§ **EXERCISE GOAL**: From the entries below, copy out every line with "Proposition" in it.

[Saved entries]
──────────
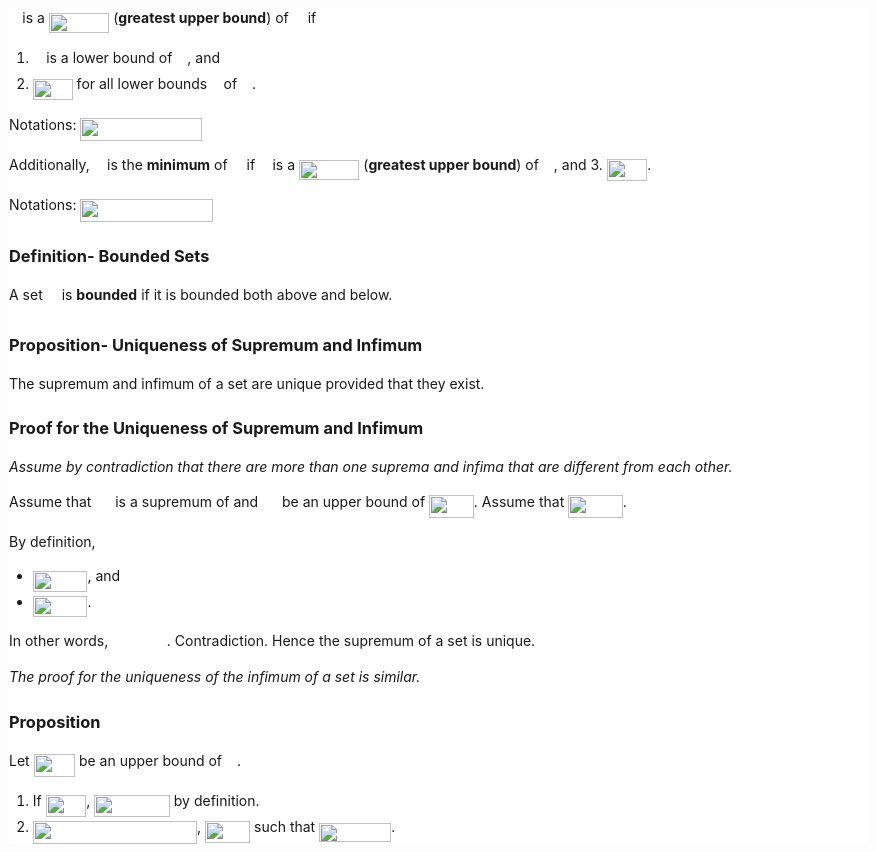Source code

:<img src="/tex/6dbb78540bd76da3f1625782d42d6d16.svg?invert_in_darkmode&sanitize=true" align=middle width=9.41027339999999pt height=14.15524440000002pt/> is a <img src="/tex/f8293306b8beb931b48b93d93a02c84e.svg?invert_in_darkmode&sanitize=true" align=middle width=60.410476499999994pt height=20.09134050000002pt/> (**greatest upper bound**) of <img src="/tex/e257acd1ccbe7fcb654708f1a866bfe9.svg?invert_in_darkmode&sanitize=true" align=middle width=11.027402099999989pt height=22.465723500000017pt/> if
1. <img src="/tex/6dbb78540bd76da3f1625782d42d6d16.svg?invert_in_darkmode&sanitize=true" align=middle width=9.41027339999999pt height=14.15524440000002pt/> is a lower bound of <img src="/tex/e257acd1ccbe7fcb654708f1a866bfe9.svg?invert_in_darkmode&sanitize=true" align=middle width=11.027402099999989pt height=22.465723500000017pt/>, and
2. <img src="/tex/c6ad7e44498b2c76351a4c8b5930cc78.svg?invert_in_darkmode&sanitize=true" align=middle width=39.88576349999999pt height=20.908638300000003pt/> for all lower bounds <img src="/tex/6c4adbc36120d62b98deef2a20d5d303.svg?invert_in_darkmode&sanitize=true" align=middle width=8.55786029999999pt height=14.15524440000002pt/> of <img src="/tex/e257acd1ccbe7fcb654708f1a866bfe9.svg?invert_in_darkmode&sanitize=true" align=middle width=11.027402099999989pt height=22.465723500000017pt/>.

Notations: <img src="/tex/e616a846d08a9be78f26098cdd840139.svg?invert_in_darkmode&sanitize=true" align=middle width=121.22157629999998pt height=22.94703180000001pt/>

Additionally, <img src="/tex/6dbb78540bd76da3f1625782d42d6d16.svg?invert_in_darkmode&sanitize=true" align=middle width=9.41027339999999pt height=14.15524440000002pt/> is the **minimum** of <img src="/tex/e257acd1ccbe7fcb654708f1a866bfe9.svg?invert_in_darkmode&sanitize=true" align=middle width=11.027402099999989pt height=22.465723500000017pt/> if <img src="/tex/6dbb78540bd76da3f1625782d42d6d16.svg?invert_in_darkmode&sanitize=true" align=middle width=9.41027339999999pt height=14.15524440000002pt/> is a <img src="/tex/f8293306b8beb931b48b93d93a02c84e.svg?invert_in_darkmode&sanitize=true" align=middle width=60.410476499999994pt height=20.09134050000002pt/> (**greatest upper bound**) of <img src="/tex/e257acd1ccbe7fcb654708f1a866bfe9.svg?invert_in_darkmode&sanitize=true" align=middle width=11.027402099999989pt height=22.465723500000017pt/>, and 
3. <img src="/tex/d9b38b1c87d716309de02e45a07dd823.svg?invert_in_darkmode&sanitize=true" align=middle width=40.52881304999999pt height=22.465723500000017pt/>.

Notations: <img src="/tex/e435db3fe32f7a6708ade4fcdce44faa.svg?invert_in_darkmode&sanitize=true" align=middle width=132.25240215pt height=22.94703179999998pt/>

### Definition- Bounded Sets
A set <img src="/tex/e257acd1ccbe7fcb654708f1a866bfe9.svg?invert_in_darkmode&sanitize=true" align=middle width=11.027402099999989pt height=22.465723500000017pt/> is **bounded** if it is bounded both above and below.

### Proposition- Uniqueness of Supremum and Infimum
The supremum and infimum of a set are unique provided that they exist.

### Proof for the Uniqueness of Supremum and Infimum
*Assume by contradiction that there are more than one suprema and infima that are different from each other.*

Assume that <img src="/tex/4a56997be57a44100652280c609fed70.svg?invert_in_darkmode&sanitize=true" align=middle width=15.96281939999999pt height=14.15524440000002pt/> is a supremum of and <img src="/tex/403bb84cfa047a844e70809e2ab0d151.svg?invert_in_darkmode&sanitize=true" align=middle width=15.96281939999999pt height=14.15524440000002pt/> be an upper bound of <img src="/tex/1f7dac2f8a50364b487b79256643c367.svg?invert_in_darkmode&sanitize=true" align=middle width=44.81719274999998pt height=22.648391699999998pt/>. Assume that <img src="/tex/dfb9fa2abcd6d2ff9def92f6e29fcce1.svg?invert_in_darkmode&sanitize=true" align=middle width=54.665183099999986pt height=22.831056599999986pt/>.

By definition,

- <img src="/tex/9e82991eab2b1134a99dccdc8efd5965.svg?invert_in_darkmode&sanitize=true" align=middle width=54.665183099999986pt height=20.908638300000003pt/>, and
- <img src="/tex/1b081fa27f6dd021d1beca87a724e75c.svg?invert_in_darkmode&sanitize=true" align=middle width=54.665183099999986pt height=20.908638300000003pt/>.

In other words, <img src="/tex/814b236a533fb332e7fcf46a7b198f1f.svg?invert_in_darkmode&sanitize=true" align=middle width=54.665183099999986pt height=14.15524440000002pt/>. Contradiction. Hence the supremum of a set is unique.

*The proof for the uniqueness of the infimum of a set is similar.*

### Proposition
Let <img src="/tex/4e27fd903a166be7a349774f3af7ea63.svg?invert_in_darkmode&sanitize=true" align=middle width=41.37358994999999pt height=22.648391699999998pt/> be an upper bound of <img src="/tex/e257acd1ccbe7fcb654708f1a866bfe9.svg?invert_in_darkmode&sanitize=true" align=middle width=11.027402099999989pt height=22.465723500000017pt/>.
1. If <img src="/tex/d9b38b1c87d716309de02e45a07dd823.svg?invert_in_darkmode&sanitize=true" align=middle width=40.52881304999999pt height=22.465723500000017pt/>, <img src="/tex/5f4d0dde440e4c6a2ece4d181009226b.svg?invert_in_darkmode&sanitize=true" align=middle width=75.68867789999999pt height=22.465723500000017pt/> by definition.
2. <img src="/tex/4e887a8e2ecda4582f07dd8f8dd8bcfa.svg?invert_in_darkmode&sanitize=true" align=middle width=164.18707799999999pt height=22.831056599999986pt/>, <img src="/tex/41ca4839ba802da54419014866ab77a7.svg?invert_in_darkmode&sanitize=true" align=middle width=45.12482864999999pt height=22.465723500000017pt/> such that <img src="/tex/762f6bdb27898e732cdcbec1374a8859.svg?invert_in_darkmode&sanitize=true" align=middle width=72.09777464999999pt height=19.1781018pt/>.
──────────
§ **THE ANSWER**:
### Proposition- Uniqueness of Supremum and Infimum
### Proposition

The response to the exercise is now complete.